**Work instruction:** Your task is to restate word for word the line containing "Find the grab" and each line that follows it in the listing, and only those.

**Provided information:**
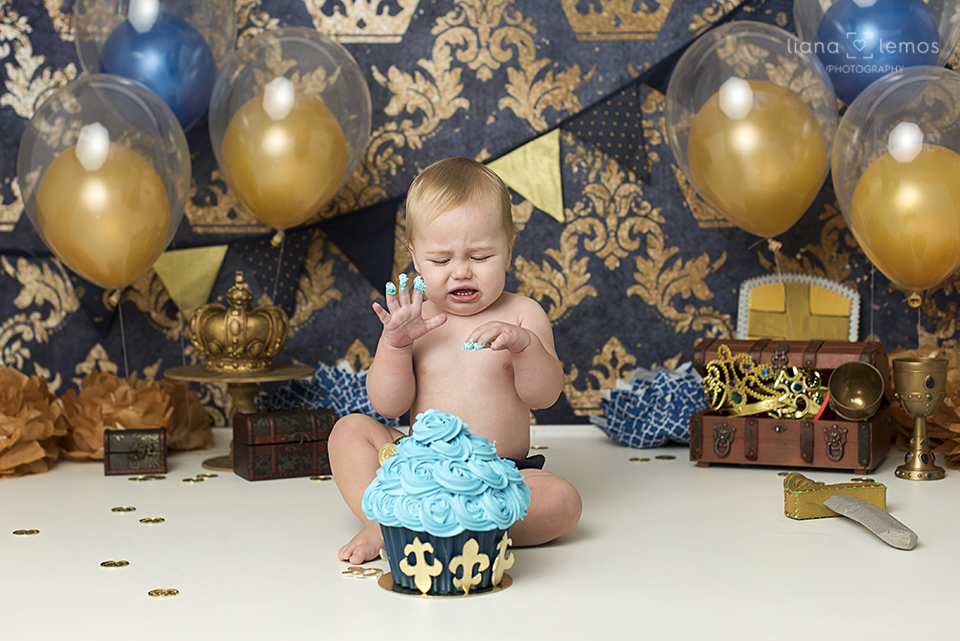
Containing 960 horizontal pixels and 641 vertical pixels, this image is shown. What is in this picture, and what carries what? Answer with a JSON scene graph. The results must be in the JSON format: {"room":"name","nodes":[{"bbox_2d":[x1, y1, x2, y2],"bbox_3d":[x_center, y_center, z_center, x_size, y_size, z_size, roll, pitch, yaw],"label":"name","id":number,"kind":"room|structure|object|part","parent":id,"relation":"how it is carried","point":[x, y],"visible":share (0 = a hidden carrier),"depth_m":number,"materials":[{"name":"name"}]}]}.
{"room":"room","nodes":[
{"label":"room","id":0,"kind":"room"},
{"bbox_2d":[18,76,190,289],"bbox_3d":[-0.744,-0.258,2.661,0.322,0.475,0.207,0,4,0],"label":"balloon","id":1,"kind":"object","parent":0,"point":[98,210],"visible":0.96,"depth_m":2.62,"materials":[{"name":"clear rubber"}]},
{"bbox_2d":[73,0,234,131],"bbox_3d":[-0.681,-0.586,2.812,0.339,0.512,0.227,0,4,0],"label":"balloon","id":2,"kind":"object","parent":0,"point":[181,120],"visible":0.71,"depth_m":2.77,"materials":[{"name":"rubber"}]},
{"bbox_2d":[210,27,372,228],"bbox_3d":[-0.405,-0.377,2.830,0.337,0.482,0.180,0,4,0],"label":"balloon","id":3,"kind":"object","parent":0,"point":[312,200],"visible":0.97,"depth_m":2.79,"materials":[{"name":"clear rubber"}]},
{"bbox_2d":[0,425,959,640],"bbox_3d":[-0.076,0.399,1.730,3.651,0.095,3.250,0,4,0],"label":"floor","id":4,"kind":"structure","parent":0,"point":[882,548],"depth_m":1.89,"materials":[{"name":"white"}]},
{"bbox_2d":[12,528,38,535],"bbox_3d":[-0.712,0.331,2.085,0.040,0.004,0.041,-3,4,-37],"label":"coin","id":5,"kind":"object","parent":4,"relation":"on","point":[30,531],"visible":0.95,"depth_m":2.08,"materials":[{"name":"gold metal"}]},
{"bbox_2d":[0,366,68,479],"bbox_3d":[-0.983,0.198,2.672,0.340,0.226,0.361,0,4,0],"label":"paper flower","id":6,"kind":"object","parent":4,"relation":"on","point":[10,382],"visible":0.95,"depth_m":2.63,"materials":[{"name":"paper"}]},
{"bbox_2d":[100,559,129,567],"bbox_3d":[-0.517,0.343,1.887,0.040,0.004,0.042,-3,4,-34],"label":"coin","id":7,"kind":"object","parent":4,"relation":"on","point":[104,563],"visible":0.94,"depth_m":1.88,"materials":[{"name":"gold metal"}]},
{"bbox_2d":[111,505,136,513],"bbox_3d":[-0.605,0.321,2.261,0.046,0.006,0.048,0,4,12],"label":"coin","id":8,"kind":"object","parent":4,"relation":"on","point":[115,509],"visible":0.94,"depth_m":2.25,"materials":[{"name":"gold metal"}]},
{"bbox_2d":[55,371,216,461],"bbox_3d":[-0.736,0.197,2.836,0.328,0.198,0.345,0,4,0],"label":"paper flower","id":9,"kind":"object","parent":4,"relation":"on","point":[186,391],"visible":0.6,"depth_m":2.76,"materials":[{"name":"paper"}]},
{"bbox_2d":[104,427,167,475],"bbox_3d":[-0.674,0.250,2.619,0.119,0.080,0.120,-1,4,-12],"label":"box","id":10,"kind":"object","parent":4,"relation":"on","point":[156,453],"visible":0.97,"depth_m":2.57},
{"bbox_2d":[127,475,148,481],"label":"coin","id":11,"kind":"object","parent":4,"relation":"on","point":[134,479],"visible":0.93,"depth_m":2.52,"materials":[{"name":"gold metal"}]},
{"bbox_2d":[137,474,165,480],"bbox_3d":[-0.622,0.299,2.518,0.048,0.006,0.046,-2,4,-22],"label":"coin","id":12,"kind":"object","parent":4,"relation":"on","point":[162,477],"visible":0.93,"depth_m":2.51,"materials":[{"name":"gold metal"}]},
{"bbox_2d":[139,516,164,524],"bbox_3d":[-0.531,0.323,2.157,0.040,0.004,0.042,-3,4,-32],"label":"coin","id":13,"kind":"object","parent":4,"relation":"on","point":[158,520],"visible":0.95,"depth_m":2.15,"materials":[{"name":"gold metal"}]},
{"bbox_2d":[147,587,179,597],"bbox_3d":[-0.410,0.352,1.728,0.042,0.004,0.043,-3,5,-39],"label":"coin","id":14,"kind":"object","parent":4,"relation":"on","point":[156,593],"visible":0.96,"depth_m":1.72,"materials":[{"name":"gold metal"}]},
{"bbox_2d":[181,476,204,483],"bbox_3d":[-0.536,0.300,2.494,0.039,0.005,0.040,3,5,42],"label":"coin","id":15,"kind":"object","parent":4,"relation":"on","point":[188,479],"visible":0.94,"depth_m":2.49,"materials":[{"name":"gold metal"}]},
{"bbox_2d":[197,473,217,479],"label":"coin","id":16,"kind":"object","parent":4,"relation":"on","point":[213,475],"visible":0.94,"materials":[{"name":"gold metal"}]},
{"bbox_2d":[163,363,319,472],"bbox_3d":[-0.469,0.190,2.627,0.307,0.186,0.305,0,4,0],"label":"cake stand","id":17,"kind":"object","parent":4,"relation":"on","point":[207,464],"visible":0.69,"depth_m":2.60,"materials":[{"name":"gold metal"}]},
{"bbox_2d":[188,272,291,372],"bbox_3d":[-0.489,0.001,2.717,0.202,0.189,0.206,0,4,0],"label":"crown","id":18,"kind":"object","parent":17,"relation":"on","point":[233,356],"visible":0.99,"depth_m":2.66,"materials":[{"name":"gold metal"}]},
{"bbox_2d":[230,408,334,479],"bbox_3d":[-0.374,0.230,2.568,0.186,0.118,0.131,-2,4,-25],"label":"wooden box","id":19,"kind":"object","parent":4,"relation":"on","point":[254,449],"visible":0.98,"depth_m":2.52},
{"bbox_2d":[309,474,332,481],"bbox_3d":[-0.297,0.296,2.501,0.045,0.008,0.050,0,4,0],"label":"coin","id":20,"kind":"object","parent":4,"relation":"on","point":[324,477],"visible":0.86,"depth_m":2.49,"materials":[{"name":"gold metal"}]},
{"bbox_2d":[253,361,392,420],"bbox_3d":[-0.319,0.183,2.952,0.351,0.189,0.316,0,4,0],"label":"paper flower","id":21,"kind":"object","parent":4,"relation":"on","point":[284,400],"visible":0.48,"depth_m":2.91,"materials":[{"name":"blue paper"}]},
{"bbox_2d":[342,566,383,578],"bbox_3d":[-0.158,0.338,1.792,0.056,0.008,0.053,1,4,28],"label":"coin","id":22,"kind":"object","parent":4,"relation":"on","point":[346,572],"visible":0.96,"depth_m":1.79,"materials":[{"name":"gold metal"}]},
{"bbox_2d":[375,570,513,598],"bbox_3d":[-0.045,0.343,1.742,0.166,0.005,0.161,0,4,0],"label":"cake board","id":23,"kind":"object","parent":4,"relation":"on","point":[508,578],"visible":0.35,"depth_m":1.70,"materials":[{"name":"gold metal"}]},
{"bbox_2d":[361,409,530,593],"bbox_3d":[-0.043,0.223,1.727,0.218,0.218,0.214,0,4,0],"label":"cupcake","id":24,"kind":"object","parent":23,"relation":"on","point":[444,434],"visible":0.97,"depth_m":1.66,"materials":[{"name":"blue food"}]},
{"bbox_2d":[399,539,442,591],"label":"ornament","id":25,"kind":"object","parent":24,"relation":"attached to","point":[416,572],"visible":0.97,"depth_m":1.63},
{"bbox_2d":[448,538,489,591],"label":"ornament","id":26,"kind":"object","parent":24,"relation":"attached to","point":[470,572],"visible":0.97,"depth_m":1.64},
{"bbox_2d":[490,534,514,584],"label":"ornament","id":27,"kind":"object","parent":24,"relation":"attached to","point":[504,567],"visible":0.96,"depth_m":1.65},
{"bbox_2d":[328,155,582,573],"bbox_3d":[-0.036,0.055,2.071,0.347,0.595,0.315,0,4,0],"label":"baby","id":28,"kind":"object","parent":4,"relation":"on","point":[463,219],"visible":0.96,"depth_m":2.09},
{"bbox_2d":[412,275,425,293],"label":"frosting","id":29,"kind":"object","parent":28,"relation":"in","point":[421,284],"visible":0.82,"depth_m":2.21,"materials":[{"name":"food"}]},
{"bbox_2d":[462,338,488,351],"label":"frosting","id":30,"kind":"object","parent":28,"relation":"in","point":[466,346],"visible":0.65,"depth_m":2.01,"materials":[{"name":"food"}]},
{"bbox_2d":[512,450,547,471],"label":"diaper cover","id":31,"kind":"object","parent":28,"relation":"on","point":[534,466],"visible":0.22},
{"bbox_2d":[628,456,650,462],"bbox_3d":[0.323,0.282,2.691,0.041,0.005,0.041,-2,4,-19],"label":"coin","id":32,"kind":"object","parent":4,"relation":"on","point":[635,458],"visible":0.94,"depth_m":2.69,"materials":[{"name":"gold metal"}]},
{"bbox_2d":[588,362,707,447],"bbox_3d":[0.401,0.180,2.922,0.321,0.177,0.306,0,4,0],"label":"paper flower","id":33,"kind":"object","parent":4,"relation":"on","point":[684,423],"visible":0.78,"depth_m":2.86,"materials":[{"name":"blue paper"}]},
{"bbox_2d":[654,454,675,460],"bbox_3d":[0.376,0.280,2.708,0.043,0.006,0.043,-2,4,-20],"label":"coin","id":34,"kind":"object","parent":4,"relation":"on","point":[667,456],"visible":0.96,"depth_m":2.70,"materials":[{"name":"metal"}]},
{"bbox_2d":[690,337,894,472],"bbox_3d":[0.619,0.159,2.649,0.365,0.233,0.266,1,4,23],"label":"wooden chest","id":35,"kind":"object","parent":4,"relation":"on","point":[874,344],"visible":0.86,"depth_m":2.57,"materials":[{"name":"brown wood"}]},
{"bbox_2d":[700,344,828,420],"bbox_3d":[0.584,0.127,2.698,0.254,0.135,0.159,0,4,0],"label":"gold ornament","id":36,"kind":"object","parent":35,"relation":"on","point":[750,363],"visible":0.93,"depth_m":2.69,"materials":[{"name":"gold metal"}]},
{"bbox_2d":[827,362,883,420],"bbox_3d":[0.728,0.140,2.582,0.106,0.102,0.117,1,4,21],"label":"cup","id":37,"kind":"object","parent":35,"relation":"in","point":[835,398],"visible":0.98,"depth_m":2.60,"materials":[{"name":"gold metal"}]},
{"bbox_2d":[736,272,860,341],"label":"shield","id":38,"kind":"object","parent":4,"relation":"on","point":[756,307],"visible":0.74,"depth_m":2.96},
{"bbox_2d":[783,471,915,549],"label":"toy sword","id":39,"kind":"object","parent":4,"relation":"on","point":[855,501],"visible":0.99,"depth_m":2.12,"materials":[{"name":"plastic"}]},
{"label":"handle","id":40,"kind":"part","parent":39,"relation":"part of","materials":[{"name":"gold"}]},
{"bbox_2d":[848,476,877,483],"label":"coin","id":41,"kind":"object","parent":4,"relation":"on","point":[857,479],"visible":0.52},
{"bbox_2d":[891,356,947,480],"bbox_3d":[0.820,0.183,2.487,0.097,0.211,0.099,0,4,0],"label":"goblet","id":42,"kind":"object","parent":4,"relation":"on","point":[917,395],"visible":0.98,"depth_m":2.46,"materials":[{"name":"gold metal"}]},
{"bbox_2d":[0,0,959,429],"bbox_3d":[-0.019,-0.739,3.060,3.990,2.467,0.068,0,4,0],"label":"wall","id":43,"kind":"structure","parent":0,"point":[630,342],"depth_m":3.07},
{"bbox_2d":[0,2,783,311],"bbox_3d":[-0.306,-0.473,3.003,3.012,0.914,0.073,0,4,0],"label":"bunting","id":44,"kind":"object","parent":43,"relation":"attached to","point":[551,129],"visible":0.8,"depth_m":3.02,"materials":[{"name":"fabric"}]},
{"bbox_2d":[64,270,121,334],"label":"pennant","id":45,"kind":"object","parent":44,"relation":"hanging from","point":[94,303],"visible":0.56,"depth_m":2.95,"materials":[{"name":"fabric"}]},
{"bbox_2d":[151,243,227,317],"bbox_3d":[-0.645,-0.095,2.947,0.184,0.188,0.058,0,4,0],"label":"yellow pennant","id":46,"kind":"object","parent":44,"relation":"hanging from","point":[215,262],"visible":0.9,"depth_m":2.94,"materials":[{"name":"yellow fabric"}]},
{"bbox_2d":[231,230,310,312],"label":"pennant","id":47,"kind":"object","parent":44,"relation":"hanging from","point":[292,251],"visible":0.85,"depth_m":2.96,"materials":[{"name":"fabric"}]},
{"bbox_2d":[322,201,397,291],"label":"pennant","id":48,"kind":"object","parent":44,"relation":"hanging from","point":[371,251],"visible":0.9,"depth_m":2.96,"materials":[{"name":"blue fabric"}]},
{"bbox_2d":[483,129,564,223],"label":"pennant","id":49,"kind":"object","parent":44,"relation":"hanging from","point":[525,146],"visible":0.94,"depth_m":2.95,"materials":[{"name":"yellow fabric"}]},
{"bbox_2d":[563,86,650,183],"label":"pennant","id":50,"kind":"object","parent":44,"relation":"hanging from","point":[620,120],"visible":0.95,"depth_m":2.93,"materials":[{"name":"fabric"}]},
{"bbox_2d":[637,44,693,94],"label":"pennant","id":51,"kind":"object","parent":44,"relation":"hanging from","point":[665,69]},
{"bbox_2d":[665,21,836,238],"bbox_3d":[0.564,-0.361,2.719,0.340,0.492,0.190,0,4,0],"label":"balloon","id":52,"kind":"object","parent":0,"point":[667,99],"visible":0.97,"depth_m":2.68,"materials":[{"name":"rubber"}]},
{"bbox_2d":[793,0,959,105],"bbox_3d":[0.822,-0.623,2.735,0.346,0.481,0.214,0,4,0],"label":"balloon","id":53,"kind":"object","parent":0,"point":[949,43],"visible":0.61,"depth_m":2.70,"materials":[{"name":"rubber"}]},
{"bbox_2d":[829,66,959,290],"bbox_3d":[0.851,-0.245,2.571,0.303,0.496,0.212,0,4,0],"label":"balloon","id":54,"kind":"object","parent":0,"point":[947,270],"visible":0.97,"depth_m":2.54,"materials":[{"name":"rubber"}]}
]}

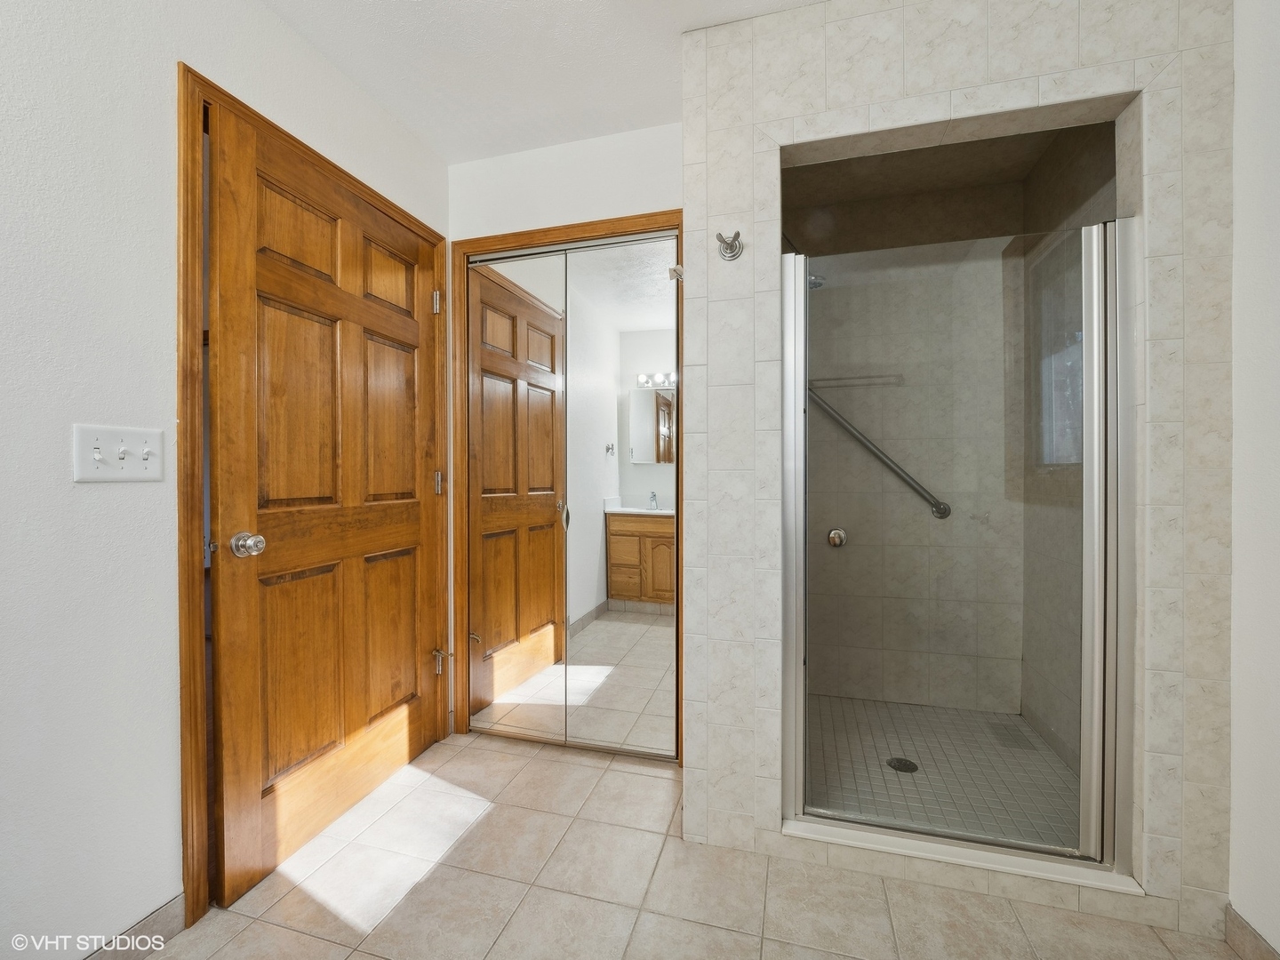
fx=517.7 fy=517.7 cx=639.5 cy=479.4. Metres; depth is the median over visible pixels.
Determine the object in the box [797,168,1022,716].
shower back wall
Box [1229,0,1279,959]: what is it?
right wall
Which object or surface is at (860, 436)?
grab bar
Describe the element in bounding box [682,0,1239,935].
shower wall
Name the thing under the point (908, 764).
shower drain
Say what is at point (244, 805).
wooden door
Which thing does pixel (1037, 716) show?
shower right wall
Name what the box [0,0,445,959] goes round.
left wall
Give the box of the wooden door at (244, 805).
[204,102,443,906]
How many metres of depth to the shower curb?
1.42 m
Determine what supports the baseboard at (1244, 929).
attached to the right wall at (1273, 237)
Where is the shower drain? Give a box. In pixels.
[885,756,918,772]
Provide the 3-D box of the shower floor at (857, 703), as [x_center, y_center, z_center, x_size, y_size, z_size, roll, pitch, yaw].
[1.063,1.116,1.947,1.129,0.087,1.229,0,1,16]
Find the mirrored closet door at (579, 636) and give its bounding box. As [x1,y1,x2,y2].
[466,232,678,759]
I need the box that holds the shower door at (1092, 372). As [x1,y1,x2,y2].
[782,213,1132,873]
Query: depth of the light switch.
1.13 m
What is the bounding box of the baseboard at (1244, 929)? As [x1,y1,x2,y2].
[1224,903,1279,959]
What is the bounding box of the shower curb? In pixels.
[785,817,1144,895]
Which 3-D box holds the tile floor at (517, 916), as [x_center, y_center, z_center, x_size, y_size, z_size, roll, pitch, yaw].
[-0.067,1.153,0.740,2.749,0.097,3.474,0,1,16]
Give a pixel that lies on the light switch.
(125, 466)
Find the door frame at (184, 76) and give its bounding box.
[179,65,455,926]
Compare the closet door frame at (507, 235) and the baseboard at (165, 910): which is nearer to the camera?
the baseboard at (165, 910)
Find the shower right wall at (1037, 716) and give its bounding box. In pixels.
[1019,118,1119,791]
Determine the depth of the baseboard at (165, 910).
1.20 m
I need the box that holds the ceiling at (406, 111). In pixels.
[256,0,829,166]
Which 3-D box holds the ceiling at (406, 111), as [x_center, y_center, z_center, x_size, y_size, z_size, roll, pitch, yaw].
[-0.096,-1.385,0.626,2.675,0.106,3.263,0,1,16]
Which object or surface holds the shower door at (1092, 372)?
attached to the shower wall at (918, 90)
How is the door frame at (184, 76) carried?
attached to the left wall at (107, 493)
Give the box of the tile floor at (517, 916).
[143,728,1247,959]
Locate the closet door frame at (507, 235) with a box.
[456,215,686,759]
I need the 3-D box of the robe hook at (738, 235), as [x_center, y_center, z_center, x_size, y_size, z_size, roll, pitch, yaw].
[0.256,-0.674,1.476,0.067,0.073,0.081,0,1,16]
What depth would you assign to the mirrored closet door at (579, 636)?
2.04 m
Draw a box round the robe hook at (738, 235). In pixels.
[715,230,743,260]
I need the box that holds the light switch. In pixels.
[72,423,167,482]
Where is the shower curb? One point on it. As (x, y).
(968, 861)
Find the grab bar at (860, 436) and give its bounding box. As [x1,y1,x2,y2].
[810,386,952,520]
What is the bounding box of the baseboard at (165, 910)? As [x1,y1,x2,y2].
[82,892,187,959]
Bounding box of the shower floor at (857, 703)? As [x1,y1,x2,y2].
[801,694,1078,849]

**Answer section:**
Find the grab bar at (860, 436) and give its bounding box. As [x1,y1,x2,y2].
[810,386,952,520]
What is the bounding box of the baseboard at (165, 910)? As [x1,y1,x2,y2].
[82,892,187,959]
Bounding box of the shower floor at (857, 703)? As [x1,y1,x2,y2].
[801,694,1078,849]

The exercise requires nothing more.